SAMUEL OATES
Samuel Oates’ epic wheelbarrow journey over the Rimutaka hill and its association with the giant gum tree in Greytown’s Main Street has become legendary in Wairarapa.
Samuel Oates was born in 1814, in Codnor, Derbyshire, near the Nottinghamshire border. He was well educated - the Wairarapa Archive has his schoolboy copybook, filled with his juvenile copperplate script. He initially trained as a surveyor but later took up farming.
Samuel married Jane Bonsall. They first lived in Codnor, but moved to Woodthorpe, where they raised six children on their leased farm.
Times were tough and, following the bad winter of 1852, and the death of their youngest child William, Samuel tried his luck further afield, choosing the Victorian goldfields. He left his wife and five children behind, on the understanding that if things panned out well he would send for them. He left Liverpool bound for Melbourne in October 1852.
Things did not turn out as Samuel had hoped in Victoria and he was working as a labourer when he saw that the Wellington Provincial Council was seeking new migrants. He decided to try his luck in New Zealand.
Family legend says that Samuel Oates started working for Charles Rooking Carter almost as soon as he arrived in New Zealand in January 1856, assisting with the construction of a hotel and a butcher’s shop. Carter then asked him to take some goods to his Wairarapa farm. Samuel’s three-day journey over the Rimutakas, pulling and pushing a substantial wooden wheelbarrow, became Wairarapa legend.
Samuel, thirsty after his long journey, pulled up outside the Rising Sun Hotel, in Greytown. He popped inside to quench his thirst, and on returning to his barrow, found that three of the gum trees Carter reputedly brought back from Australia, had been removed from the barrow.

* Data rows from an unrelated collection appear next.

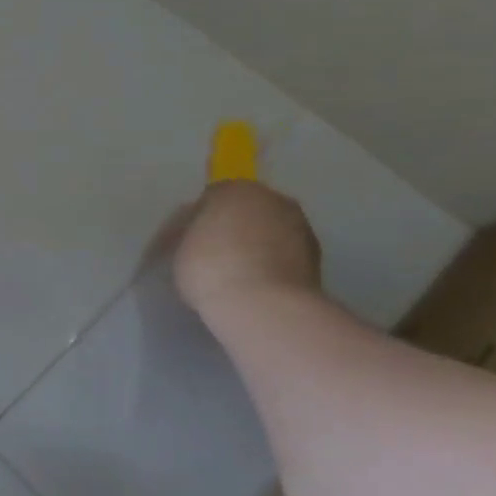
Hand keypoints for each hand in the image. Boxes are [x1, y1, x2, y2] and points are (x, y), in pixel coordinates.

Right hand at [173, 181, 322, 317]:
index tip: (185, 244)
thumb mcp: (178, 248)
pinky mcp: (317, 257)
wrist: (263, 305)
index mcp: (234, 190)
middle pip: (245, 211)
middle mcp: (272, 199)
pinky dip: (272, 265)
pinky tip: (256, 286)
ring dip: (255, 246)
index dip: (195, 222)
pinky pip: (284, 255)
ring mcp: (300, 227)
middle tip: (212, 257)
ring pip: (269, 232)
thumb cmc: (209, 268)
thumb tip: (198, 236)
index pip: (210, 199)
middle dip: (231, 229)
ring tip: (236, 275)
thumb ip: (189, 234)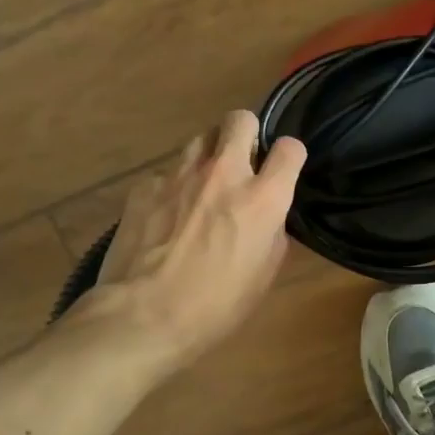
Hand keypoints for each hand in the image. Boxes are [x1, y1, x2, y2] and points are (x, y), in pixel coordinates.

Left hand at [74, 111, 306, 374]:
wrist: (144, 316)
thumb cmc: (216, 306)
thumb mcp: (263, 275)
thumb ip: (272, 232)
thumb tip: (267, 216)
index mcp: (262, 198)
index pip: (290, 148)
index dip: (289, 156)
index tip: (282, 170)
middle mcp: (223, 173)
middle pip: (240, 119)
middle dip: (245, 134)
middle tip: (241, 163)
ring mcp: (179, 175)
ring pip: (200, 139)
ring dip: (208, 157)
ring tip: (202, 188)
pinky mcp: (145, 186)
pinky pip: (166, 173)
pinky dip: (172, 188)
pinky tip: (166, 216)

These three stolen gum trees were planted in various sites in Greytown. The one survivor is the giant Eucalyptus regnans in the grounds of St Luke’s Anglican Church.
Samuel worked on constructing roads for the government to save enough to purchase some land, and to bring his wife and family from England. He purchased land at Parkvale by April 1856.
Jane was reluctant to leave England, but family circumstances forced her to. She and the Oates children were living with her parents. Her brother Joseph became more and more antagonistic to the Oates family and Jane and her children left England on the Oliver Lang in September 1856, never to return.
Her life, and that of the Oates family on the 'Peachgrove Farm' on the Taratahi Plain, is well documented, as she wrote to her sister back in Derbyshire, and the correspondence to and fro has been preserved. The Wairarapa Archive has published these letters as Dear sister : letters between a pioneer Wairarapa family and relatives in rural England 1856-1883.
Samuel and Jane Oates owned 300 acres at Peachgrove. Although never wealthy they had succeeded in their new land, and their children were all well-established by the time Jane died in 1883. Samuel died in 1892.